Job batching is poor in Epicor and needs work, the co part functionality is good, but you can only realise the co parts at the last op. For example a job with four ops, laser, fold, weld paint.
if some of the parts are just lasered, you only get the option to receive them after paint, rather than after laser.
So in a situation where a bunch of parts are nested together for plasma or laser, but they go to different ops after (e.g some to welding and some to machining), would job batching work out well or does it have the same limitation as the co-parts?
I guess it depends on what you think is the right process.
my idea of job batching is i have four jobs, all lasered then go off on their merry ways.
you batch the first op, all material linked to the first op and times are amalgamated onto a new batch job with co parts for all the parts.
All parts are nested then lasered then received back onto their respective jobs.
Epicor doesn’t do this and closes all the jobs bar one where all the materials have been moved to. We have been looking into doing something ourself, but never got round to it.
So if I am understanding right, it sounds like batching only makes sense the way they have it if its the last operation… I wonder if you could sort of work around this by making a sub-assembly for the material that gets nested and make jobs for that to batch?

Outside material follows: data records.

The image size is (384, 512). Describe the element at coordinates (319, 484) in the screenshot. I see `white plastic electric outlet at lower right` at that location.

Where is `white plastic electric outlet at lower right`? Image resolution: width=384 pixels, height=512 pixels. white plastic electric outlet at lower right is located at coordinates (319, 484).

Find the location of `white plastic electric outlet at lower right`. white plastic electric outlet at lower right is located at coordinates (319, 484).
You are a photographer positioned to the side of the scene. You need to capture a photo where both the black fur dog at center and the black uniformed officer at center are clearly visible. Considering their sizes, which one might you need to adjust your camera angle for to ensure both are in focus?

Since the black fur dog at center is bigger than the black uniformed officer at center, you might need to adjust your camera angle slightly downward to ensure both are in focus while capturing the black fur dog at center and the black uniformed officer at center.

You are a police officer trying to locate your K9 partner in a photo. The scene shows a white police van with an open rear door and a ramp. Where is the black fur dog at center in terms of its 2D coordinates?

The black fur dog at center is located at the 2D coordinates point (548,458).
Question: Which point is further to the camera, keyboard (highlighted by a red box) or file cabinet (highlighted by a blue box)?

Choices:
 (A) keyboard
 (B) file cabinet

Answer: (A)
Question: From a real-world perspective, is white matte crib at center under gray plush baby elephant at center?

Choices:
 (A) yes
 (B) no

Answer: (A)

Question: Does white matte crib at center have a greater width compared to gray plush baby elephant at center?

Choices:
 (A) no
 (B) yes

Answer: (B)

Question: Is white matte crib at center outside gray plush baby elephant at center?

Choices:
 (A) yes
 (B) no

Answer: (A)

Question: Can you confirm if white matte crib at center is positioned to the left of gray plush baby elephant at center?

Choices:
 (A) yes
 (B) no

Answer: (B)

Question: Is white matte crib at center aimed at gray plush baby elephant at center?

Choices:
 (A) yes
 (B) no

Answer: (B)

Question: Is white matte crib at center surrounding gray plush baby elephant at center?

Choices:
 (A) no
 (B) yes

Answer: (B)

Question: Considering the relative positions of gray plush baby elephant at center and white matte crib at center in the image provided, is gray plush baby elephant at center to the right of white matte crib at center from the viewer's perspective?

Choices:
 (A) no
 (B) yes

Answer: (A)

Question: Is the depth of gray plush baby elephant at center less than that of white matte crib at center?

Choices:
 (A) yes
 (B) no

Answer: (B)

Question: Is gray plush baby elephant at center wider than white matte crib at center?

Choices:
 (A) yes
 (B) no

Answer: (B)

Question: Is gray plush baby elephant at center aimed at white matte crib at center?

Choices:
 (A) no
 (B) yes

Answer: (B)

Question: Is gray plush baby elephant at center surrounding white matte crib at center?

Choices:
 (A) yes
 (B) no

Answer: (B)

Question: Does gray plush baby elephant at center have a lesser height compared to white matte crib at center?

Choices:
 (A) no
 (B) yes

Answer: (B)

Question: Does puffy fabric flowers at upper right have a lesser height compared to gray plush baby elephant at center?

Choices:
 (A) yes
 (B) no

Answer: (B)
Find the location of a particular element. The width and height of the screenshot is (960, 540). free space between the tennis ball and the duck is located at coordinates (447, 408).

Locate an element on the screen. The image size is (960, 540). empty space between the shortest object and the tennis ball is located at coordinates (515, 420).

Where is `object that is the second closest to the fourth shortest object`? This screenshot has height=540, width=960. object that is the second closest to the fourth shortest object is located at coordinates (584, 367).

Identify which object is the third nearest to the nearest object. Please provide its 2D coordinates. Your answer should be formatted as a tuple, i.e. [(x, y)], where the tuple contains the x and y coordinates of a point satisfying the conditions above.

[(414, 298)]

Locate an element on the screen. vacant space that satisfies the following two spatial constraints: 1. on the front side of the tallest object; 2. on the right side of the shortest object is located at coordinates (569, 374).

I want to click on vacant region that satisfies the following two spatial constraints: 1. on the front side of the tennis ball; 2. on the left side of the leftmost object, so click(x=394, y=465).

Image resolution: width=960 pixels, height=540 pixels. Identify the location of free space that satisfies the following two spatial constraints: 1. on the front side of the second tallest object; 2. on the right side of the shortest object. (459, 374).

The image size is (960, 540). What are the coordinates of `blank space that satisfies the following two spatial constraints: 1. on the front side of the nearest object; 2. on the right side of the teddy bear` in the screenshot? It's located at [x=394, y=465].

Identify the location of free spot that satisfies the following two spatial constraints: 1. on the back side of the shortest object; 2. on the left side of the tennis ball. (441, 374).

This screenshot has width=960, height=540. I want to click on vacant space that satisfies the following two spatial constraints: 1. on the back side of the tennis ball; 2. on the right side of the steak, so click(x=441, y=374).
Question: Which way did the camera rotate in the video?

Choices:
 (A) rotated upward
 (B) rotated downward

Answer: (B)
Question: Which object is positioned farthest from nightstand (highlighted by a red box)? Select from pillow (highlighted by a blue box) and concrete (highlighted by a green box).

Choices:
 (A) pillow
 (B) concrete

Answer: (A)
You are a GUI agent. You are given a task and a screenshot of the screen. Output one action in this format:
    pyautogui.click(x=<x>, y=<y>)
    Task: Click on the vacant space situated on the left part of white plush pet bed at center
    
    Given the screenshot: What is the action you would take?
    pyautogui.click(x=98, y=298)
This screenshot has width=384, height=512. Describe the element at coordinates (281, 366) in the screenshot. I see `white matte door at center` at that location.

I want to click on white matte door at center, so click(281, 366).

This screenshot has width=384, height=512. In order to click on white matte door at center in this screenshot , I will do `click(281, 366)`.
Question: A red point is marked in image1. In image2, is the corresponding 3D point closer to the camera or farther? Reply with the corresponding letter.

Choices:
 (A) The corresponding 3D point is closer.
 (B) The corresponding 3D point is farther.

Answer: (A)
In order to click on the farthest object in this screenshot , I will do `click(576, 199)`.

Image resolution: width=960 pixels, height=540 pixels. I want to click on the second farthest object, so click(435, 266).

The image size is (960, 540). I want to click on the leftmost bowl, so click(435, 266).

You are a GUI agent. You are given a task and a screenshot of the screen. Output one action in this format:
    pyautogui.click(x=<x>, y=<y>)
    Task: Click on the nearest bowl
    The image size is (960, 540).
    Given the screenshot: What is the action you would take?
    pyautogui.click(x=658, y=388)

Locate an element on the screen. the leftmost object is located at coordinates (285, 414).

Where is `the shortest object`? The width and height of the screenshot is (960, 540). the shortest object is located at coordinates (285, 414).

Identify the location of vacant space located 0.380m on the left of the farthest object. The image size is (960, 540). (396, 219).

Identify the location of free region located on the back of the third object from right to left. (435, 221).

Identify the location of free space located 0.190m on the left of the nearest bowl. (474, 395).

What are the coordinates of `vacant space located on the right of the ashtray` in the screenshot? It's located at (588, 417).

You would have to test, i have never tried it with a multi level assembly
I don’t actually have the module. Wasn’t sure it was worth it
I have been able in our test environment to batch laser jobs together of the same material. That then went to different operations such as blast, bend, roll, machine. You have to make sure you select the right direction for the batch, it defaulted opposite of what we needed. The other thing is figuring out how to distribute the material and labor time between the different parts. It will default to an even split if I remember correctly so I created a tab to sum the total material usage and give a ratio for each parts usage. When the laser operator would close the operation, they would do so in co-parts instead and claim the quantity of each part made. This would close the batch job and close the first operation on the individual jobs if I remember correctly. They would then show up for their next operation. It has been a long time since I looked at it but that is what I remember.
That is not my experience. When I have batched the laser operation, it creates a new Job and when that Job is done, it pushes all of the material back to their original jobs.